XIV
C'était au lever du soleil; je déposai mon sac de cuir sur le banc de bois d'un cabaret de village, seule auberge qu'il y eût alors à la Chaux-de-Fonds. On me servit du laitage, du pain bis, des oeufs, du vin de Neuchâtel, et tout en déjeunant je m'informai négligemment, auprès de la jeune et belle hôtelière au costume bernois et aux longues tresses de cheveux pendantes sur ses talons, d'un étranger qui habitait depuis quelques semaines, sous un nom supposé, la Chaux-de-Fonds. J'étais informé de sa résidence, je savais son nom de guerre; j'étais convenu par lettre avec lui d'une entrevue au village-frontière de la Chaux-de-Fonds pour des raisons qui sont restées secrètes.

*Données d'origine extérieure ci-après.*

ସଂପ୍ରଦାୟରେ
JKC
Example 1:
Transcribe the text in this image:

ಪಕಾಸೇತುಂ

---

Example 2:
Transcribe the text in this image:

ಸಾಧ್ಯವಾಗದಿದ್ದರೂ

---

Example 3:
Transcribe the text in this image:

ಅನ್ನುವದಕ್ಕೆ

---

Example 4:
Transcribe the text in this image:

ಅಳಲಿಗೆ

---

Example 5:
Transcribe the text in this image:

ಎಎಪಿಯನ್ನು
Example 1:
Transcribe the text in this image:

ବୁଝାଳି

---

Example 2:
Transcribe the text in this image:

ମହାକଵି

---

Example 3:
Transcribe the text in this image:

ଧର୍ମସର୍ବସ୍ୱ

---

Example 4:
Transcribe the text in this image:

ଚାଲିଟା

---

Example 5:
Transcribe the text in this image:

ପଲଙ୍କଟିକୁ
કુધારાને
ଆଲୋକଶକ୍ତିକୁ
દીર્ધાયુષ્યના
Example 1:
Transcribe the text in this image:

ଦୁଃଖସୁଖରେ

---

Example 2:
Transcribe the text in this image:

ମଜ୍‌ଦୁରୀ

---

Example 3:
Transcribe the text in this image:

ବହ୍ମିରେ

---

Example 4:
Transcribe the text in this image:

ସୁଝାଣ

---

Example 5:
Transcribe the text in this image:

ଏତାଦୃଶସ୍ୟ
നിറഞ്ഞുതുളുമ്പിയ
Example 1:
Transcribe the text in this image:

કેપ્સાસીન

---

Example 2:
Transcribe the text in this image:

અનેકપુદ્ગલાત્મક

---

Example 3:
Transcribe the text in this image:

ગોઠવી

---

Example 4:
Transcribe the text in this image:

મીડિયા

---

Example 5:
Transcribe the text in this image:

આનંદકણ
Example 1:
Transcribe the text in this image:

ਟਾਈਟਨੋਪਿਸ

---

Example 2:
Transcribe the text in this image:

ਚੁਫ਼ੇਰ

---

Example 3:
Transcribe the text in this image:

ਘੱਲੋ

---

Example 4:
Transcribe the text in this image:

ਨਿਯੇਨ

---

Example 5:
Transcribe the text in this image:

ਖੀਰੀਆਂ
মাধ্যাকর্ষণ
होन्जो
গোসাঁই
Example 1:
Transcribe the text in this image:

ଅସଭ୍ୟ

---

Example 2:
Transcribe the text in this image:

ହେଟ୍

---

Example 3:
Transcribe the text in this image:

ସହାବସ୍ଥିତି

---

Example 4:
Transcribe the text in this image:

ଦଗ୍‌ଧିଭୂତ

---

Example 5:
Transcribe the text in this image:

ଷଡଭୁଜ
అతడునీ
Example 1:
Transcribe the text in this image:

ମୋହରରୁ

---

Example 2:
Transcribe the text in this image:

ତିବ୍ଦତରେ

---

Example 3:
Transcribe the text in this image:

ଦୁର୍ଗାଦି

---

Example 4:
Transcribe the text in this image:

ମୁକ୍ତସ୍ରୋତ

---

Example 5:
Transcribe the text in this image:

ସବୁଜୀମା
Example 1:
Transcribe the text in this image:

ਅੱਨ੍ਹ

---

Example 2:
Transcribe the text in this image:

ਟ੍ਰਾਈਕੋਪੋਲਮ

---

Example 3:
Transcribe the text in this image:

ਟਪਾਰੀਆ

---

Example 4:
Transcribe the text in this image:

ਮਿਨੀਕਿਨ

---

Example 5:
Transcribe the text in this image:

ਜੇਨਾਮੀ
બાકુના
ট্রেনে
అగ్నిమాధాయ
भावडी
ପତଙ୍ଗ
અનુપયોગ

L'hôtesse me dit qu'elle avait logé en effet ce jeune étranger peu de jours avant celui de mon arrivée au pays, mais que cet étranger, trouvant encore trop de monde et trop de bruit dans une hôtellerie de village, habitait maintenant un châlet isolé sur un des plateaux, chez un horloger. Elle me montra du doigt la fumée du toit de l'horloger, à travers la fenêtre ouverte.

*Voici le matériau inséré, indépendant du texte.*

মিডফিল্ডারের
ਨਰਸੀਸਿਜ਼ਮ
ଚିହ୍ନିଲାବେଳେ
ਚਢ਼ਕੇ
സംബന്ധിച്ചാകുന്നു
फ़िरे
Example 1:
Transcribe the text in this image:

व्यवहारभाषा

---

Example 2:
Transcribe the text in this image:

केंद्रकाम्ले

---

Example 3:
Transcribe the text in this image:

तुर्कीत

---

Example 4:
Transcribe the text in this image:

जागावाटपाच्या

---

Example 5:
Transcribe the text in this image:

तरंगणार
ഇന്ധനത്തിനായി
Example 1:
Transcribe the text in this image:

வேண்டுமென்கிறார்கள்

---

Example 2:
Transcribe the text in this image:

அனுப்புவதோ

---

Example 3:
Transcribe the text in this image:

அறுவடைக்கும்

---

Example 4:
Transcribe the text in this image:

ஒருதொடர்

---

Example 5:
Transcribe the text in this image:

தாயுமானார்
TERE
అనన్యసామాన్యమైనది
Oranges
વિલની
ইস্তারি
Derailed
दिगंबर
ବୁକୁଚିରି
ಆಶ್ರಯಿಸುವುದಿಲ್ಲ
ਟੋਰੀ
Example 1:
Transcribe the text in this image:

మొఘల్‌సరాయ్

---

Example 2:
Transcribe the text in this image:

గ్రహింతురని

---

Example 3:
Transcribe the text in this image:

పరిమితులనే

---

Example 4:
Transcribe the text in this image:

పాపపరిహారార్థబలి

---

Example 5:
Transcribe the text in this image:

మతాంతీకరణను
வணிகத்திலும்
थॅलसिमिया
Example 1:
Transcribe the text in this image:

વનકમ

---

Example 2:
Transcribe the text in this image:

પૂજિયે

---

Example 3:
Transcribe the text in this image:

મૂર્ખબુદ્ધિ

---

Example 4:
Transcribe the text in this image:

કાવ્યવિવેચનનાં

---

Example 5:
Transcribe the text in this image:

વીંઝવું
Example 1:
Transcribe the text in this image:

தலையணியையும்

Je repris mon sac sur mon dos, j'essuyai la sueur de mes cheveux, je payai mes douze _batz_ de Suisse à l'hôtesse, et je m'acheminai à l'indication de la fumée vers le plateau de l'horloger pasteur. Je marchais, sans suivre de sentier, à travers la pelouse courte, broutée par les moutons, qui tapissait les mamelons autour du village çà et là sur ma route; j'apercevais, disséminés aux flancs ou au fond des vallées, des châlets à peu près semblables à ceux de Lucerne ou de Berne; seulement ils étaient fondés sur des murailles de pierre noire, et le bois enfumé de l'étage supérieur attestait la pauvreté ou la négligence des habitants. Quant au reste, c'étaient les mêmes toits en pente roide, couverts de lattes de bois mince comme des écailles d'ardoise, noircis par la pluie et bordés sur la corniche de grosses pierres lourdes pour empêcher la toiture de s'envoler aux vents. Une galerie couverte circulait autour de la maison, avec sa balustrade de sapin sculpté; un escalier extérieur montait du seuil à la galerie; un bûcher de rondins et d'éclats de bûches blanches de sapin était symétriquement rangé sous l'escalier; un pont de planches menait de la cour à la grange; le foin et la paille débordaient comme d'un grenier trop plein par les ouvertures; des filles et des enfants déchargeaient un chariot de fourrage embaumé, tandis que deux boeufs, dételés du timon, mais encore appareillés au joug, léchaient de leurs langues écumantes les brins des longues herbes qu'ils pouvaient saisir à travers les ridelles du char. (J'ai reconnu plus tard ce char rustique dans celui du tableau des _Moissonneurs_ ou du _Retour de la fête d'Arco_.)